The main criticism against the catastrophist argument is that it doesn’t work. The “heuristics of fear” theory, put forward years ago by the German philosopher Hans Jonas (1903-1993) – who believed that only fearing the worst was enough to raise consciousness – is no longer relevant in the contemporary context. It’s all very well for great minds to sign ominous open letters, but this doesn’t bring us any closer to solutions. The task of scientists is not to announce the inevitability of catastrophe, but to tackle problems at different levels of action.

Catastrophist arguments may be futile, but they are successful...

Not only are they successful, they also provoke hostile reactions. Ecology ends up getting confused with catastrophism. Groups like the Association française pour l'information scientifique (French Association for Scientific Information (AFIS)) have even back-pedalled, proclaiming that we have never been happier on this planet. In these polemics, the arguments of groups like AFIS are all the more successful because they do not call on the public to do anything.

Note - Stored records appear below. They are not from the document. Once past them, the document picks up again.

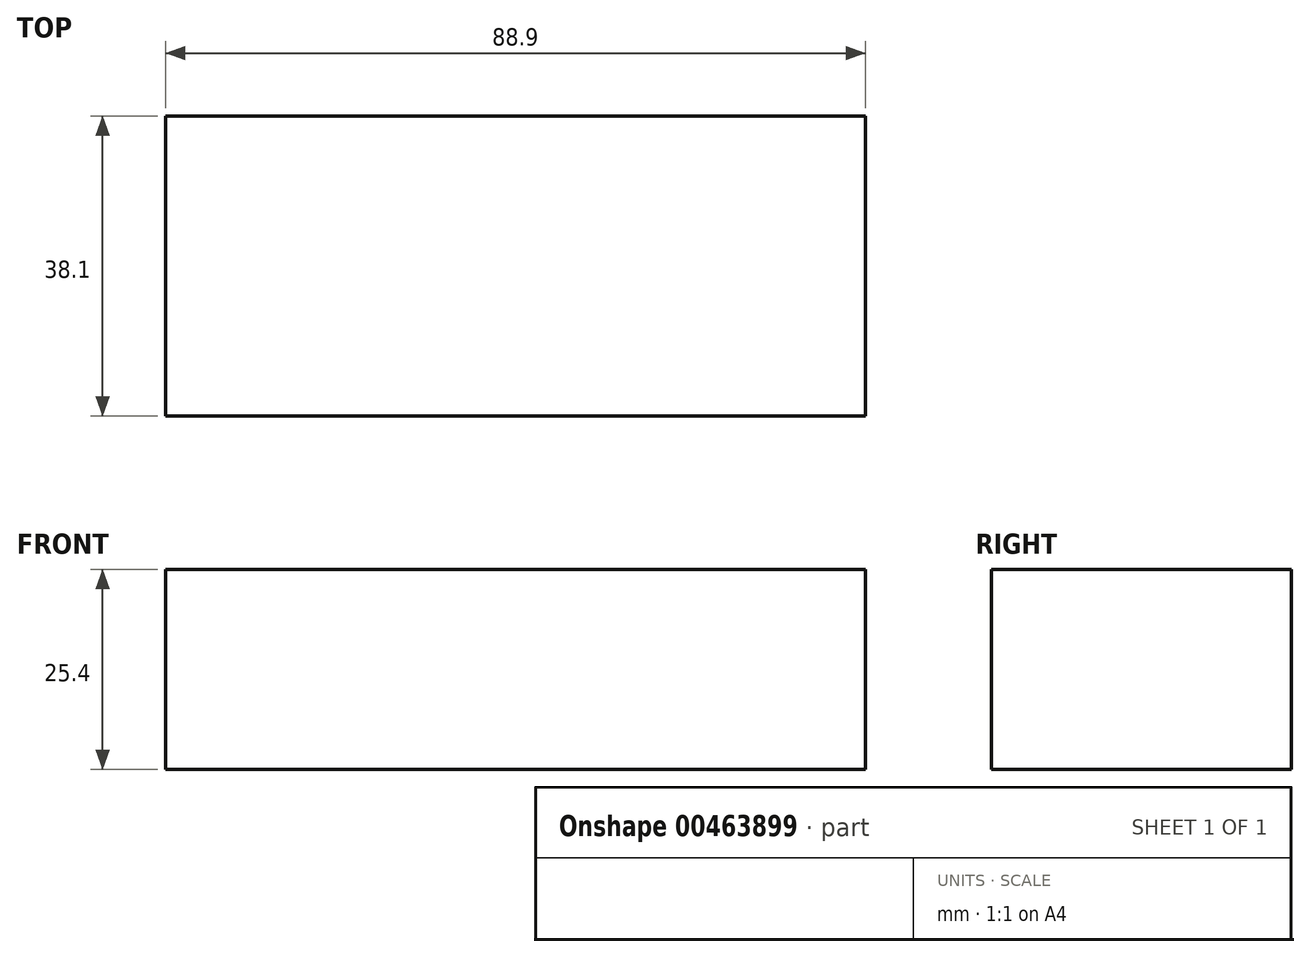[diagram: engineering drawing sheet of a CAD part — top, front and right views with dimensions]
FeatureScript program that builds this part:
annotation { "Feature Type Name" : "Feature", "Feature Type Description" : "" }
export const myFeature = defineFeature(function(context is Context, id is Id, definition is map)
    precondition{}
    {
        {
            var Q0;
            Q0=qCreatedBy(makeId("Top.planeOp"),FACE);
            var sketch = newSketch(context, id + "F0", { "sketchPlane" : qUnion([Q0])});
            skLineSegment(sketch, "E0.bottom", {"start": v(44.45, -19.05) * mm, "end": v(-44.45, -19.05) * mm});
            skLineSegment(sketch, "E0.top", {"start": v(44.45, 19.05) * mm, "end": v(-44.45, 19.05) * mm});
            skLineSegment(sketch, "E0.left", {"start": v(44.45, -19.05) * mm, "end": v(44.45, 19.05) * mm});
            skLineSegment(sketch, "E0.right", {"start": v(-44.45, -19.05) * mm, "end": v(-44.45, 19.05) * mm});
            skPoint(sketch, "E0.middle", {"position": v(0, 0) * mm});
            skSolve(sketch);
        }
        {
            var Q0;
            Q0=makeQuery(id+"F0.imprint","IMPRINT",FACE,{"disambiguationData":[TD([[makeQuery(id+"F0.imprint","IMPRINT",EDGE,{"derivedFrom":sQuery(id+"F0.wireOp",EDGE,"E0.bottom")}),-1.0]])]});
            extrude(context, id + "F1", {"entities" : qUnion([Q0]), "depth" : 25.4 * mm});
        }
        {
            var Q0;
            Q0=makeQuery(id+"F1.opExtrude","SWEPT_FACE",FACE,{"disambiguationData":[OSD([sQuery(id+"F0.wireOp",EDGE,"E0.bottom")])]});
            var sketch = newSketch(context, id + "F2", { "sketchPlane" : qUnion([Q0])});
            skCircle(sketch, "E1", {"center": v(28.62, 12.2) * mm, "radius": 11.12 * mm});
            skCircle(sketch, "E2.MirrorC", {"center": v(-28.62, 12.2) * mm, "radius": 11.12 * mm});
            skSolve(sketch);
        }
        {
            var Q0;
            Q0=sQuery(id+"F2.wireOp",EDGE,"E2.MirrorC");
            var Q1;
            Q1=sQuery(id+"F2.wireOp",EDGE,"E1");
            extrude(context, id + "F3", {"bodyType" : ToolBodyType.SURFACE, "surfaceEntities" : qUnion([Q0, Q1]), "oppositeDirection" : true, "depth" : 38.35 * mm});
        }
    });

Concretely, though, can we avoid a catastrophe?

First of all, there are many kinds of catastrophes. To announce  a final global catastrophe is to ignore the real facts. It is important to avoid endorsing a closed-off vision of the future, even if it is supported by institutions, and to unlock possible futures. There are always individuals, groups, cities or regions that are inventing alternatives and new possibilities. The book that I co-authored with Josquin Debaz, Aux bords de l’irréversible [On the Edge of the Irreversible, 2017] traces the emergence of a multiplicity of “counter-Anthropocenes” – other possible worlds that are forged in the interstices. While they often appear as forms of “resistance”, they generate other modes of acting and of the perception of the world.

Take, for example, the plan to build a new international airport at Notre-Dame-des-Landes in France. First initiated in the 1960s, the project was relaunched in the early 2000s.  Found to be inconsistent with the COP 21 (Paris, 2015) declarations on combating climate change, it was finally abandoned in January 2018 under pressure from activists. Central to the civic resistance organized by the citizens of Notre-Dame-des-Landes was their collective ability to reverse the order of priorities.

The movements around farmers’ seed systems and permaculture are inspired by the functioning of traditional ecosystems and knowledge, while aiming for self-sufficiency. As with cities in transition, multiple collective experiences work together to redefine and manage common goods, fuelling new ideas for shaping policy.

The future remains open. Every humanist has a duty to prove the prophets of catastrophism wrong. There are countless places on this planet where people are already struggling to overcome the devastating effects of the techno-industrial hubris.